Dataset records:
※
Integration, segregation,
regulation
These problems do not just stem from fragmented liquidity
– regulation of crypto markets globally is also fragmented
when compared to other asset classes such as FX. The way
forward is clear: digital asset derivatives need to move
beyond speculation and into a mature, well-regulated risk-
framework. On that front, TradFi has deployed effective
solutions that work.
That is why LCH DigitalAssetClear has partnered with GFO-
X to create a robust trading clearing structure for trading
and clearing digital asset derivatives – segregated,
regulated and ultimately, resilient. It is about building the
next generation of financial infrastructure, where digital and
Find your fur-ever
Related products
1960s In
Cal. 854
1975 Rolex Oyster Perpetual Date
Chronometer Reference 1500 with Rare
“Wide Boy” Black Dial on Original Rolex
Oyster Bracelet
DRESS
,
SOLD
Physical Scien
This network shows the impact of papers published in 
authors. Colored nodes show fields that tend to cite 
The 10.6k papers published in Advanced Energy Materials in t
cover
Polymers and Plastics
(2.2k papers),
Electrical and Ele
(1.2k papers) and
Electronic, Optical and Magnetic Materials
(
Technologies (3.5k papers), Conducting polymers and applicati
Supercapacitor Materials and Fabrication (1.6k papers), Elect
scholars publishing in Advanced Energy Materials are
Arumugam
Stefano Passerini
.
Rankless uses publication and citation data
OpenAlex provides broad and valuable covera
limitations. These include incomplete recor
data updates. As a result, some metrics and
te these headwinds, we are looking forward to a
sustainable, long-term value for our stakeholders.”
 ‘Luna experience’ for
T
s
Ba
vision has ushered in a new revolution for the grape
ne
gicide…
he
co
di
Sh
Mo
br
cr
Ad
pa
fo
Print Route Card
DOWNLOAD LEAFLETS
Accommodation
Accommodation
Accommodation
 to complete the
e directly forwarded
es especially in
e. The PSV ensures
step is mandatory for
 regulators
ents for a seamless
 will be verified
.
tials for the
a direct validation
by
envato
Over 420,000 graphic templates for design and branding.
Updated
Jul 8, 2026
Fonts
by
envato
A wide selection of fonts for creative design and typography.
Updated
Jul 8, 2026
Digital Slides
※
• _DIRECTIONS_: Read through the entries, then copy every line where the string "Energy" is found.

• _EXPECTED ANSWER_:
The 10.6k papers published in Advanced Energy Materials in t
scholars publishing in Advanced Energy Materials are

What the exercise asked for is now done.